## Available data
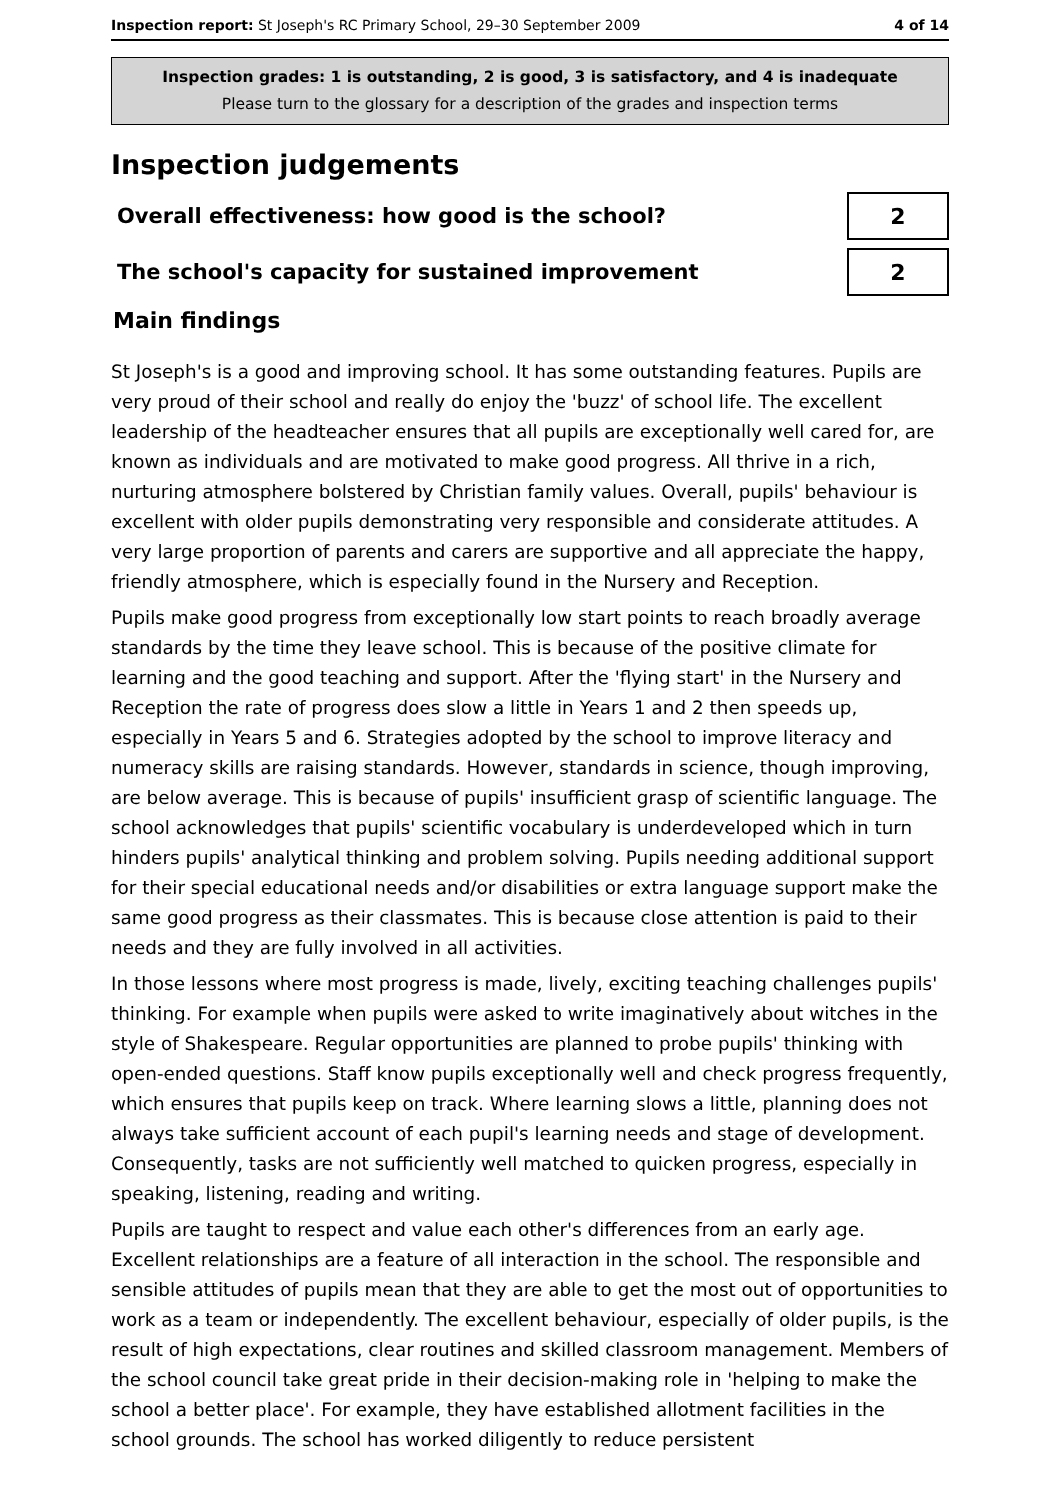Inspection report: St Joseph's RC Primary School, 29–30 September 2009
4 of 14
Inspection grades: 1 is outstanding, 2 is good, 3 is satisfactory, and 4 is inadequate
Please turn to the glossary for a description of the grades and inspection terms
Inspection judgements
Overall effectiveness: how good is the school?
2
The school's capacity for sustained improvement
2
Main findings
St Joseph's is a good and improving school. It has some outstanding features. Pupils are very proud of their school and really do enjoy the 'buzz' of school life. The excellent leadership of the headteacher ensures that all pupils are exceptionally well cared for, are known as individuals and are motivated to make good progress. All thrive in a rich, nurturing atmosphere bolstered by Christian family values. Overall, pupils' behaviour is excellent with older pupils demonstrating very responsible and considerate attitudes. A very large proportion of parents and carers are supportive and all appreciate the happy, friendly atmosphere, which is especially found in the Nursery and Reception.
Pupils make good progress from exceptionally low start points to reach broadly average standards by the time they leave school. This is because of the positive climate for learning and the good teaching and support. After the 'flying start' in the Nursery and Reception the rate of progress does slow a little in Years 1 and 2 then speeds up, especially in Years 5 and 6. Strategies adopted by the school to improve literacy and numeracy skills are raising standards. However, standards in science, though improving, are below average. This is because of pupils' insufficient grasp of scientific language. The school acknowledges that pupils' scientific vocabulary is underdeveloped which in turn hinders pupils' analytical thinking and problem solving. Pupils needing additional support for their special educational needs and/or disabilities or extra language support make the same good progress as their classmates. This is because close attention is paid to their needs and they are fully involved in all activities.
In those lessons where most progress is made, lively, exciting teaching challenges pupils' thinking. For example when pupils were asked to write imaginatively about witches in the style of Shakespeare. Regular opportunities are planned to probe pupils' thinking with open-ended questions. Staff know pupils exceptionally well and check progress frequently, which ensures that pupils keep on track. Where learning slows a little, planning does not always take sufficient account of each pupil's learning needs and stage of development. Consequently, tasks are not sufficiently well matched to quicken progress, especially in speaking, listening, reading and writing.
Pupils are taught to respect and value each other's differences from an early age. Excellent relationships are a feature of all interaction in the school. The responsible and sensible attitudes of pupils mean that they are able to get the most out of opportunities to work as a team or independently. The excellent behaviour, especially of older pupils, is the result of high expectations, clear routines and skilled classroom management. Members of the school council take great pride in their decision-making role in 'helping to make the school a better place'. For example, they have established allotment facilities in the school grounds. The school has worked diligently to reduce persistent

## To do
Would you set down the entries exactly as given, minus their pictures?

## Written reply
Inspection report: St Joseph's RC Primary School, 29–30 September 2009
4 of 14
Inspection grades: 1 is outstanding, 2 is good, 3 is satisfactory, and 4 is inadequate
Please turn to the glossary for a description of the grades and inspection terms
Inspection judgements
Overall effectiveness: how good is the school?
2
The school's capacity for sustained improvement
2
Main findings
St Joseph's is a good and improving school. It has some outstanding features. Pupils are very proud of their school and really do enjoy the 'buzz' of school life. The excellent leadership of the headteacher ensures that all pupils are exceptionally well cared for, are known as individuals and are motivated to make good progress. All thrive in a rich, nurturing atmosphere bolstered by Christian family values. Overall, pupils' behaviour is excellent with older pupils demonstrating very responsible and considerate attitudes. A very large proportion of parents and carers are supportive and all appreciate the happy, friendly atmosphere, which is especially found in the Nursery and Reception.
Pupils make good progress from exceptionally low start points to reach broadly average standards by the time they leave school. This is because of the positive climate for learning and the good teaching and support. After the 'flying start' in the Nursery and Reception the rate of progress does slow a little in Years 1 and 2 then speeds up, especially in Years 5 and 6. Strategies adopted by the school to improve literacy and numeracy skills are raising standards. However, standards in science, though improving, are below average. This is because of pupils' insufficient grasp of scientific language. The school acknowledges that pupils' scientific vocabulary is underdeveloped which in turn hinders pupils' analytical thinking and problem solving. Pupils needing additional support for their special educational needs and/or disabilities or extra language support make the same good progress as their classmates. This is because close attention is paid to their needs and they are fully involved in all activities.
In those lessons where most progress is made, lively, exciting teaching challenges pupils' thinking. For example when pupils were asked to write imaginatively about witches in the style of Shakespeare. Regular opportunities are planned to probe pupils' thinking with open-ended questions. Staff know pupils exceptionally well and check progress frequently, which ensures that pupils keep on track. Where learning slows a little, planning does not always take sufficient account of each pupil's learning needs and stage of development. Consequently, tasks are not sufficiently well matched to quicken progress, especially in speaking, listening, reading and writing.
Pupils are taught to respect and value each other's differences from an early age. Excellent relationships are a feature of all interaction in the school. The responsible and sensible attitudes of pupils mean that they are able to get the most out of opportunities to work as a team or independently. The excellent behaviour, especially of older pupils, is the result of high expectations, clear routines and skilled classroom management. Members of the school council take great pride in their decision-making role in 'helping to make the school a better place'. For example, they have established allotment facilities in the school grounds. The school has worked diligently to reduce persistent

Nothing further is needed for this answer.